I was in verdant [boring and pretentious] Connecticut today and I wrote this monologue during the car rides there and back. It's really no good at all and at the end of the day it's just a watered down stew of all the sentiments expressed in Chbosky or John Green books. *sigh* Here goes:


I’m pretty sure I sold her an ice pop last night. She’s probably in the background of some of my photos. I only recognized her because...well… I was always thinking about what great taste she had in shoes. I’m not really sure if she even said anything to me or if she even recognized me from school. I actually really wasn’t quite sure how to spell her last name before I saw it in the paper this morning. Eriksson- with two S’s and a K. There really wasn’t much to read there. Our journalists are neither skilled nor interested. I already knew she was a junior and I already knew she was on the tennis team. Oh. And she was Swedish. Not really sure why they expected us to care about that. Apparently she liked to swim and did ballet. I’m actually a bit surprised I remember this much… There was a black and white picture of her kind of under and to the side of the column. I think it had been taken from her facebook profile- she was in the city and I think they had cropped out some of her friends that were next to her in the photo…Her eyes looking up right at the bold, times new roman ‘-C-I-D-E’. She was smiling I suppose…with her mouth at least. Perfect teeth actually, yes, really pretty teeth….Crest white strips I would imagine.

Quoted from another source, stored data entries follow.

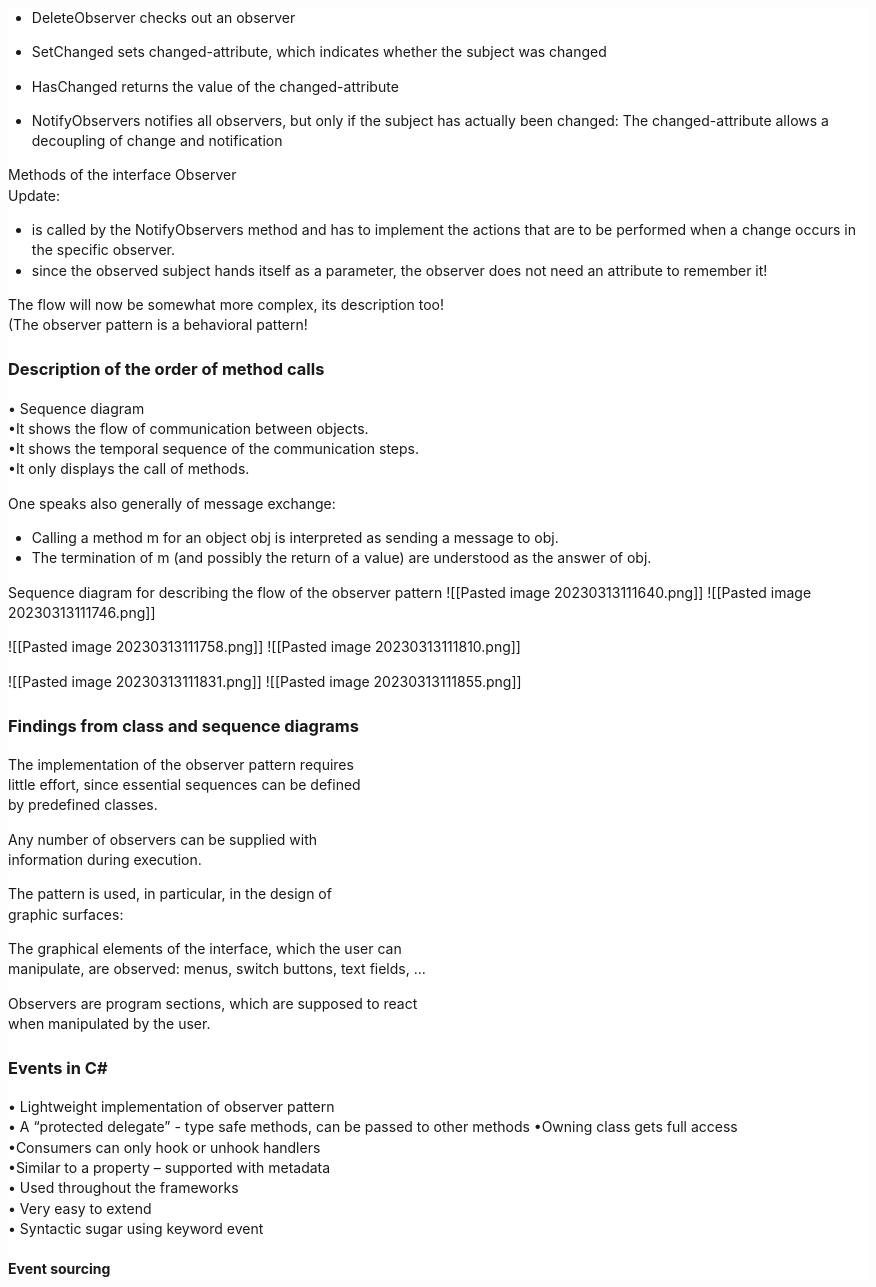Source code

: - DeleteObserver checks out an observer

- SetChanged sets changed-attribute, which indicates whether the subject was  changed  

- HasChanged returns the value of the changed-attribute  

- NotifyObservers notifies all observers, but only if the subject has actually been changed:  The changed-attribute allows a decoupling of change and notification  

Methods of the interface Observer  
Update: 
- is called by the NotifyObservers method and has to implement the actions that are to be performed when a change occurs in the specific observer.  
- since the observed subject hands itself as a parameter, the observer does not need an attribute to remember it!  

The flow will now be somewhat more complex, its description too!  
(The observer pattern is a behavioral pattern!
### Description of the order of method calls
• Sequence diagram  
	•It shows the flow of communication between objects.  
	•It shows the temporal sequence of the communication steps.  
	•It only displays the call of methods.  

One speaks also generally of message exchange:  
- Calling a method m for an object obj is interpreted as sending a message to obj.
- The termination of m (and possibly the return of a value) are understood as the  answer of obj.

Sequence diagram for describing the flow of  the observer pattern
![[Pasted image 20230313111640.png]]
![[Pasted image 20230313111746.png]]

![[Pasted image 20230313111758.png]]
![[Pasted image 20230313111810.png]]

![[Pasted image 20230313111831.png]]
![[Pasted image 20230313111855.png]]
### Findings from class and sequence diagrams
The implementation of the observer pattern requires  
little effort, since essential sequences can be defined  
by predefined classes.  

Any number of observers can be supplied with  
information during execution.  

The pattern is used, in particular, in the design of  
graphic surfaces:  

The graphical elements of the interface, which the user can  
manipulate, are observed: menus, switch buttons, text fields, ...  

Observers are program sections, which are supposed to react  
when manipulated by the user.
### Events in C\#
• Lightweight implementation of observer pattern  
• A “protected delegate”  - type safe methods, can be passed to other methods
	•Owning class gets full access  
	•Consumers can only hook or unhook handlers  
	•Similar to a property – supported with metadata  
• Used throughout the frameworks  
• Very easy to extend  
• Syntactic sugar using keyword event
#### Event sourcing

Yesterday…. Yesterday she seemed fine I guess. But that’s the sort of answer you’d get from anyone if you asked how they were doing. She looked happy enough. I think she was my sister’s friend. Her name’s Dana. And you know- there is really nothing I could have done differently yesterday or the day before or last month or last year. I couldn’t have known how she felt or why or what she was thinking or how long she’d been thinking it. You know…We’re all just ‘fine’. We’re fine when it’s cold and raining. When we’ve failed a test or when our parents hit us or when we’re bleeding under our sleeves. We’re all ‘fine’ when people ask if we are but then they stop asking and…. And then people wonder why they didn’t realize it sooner.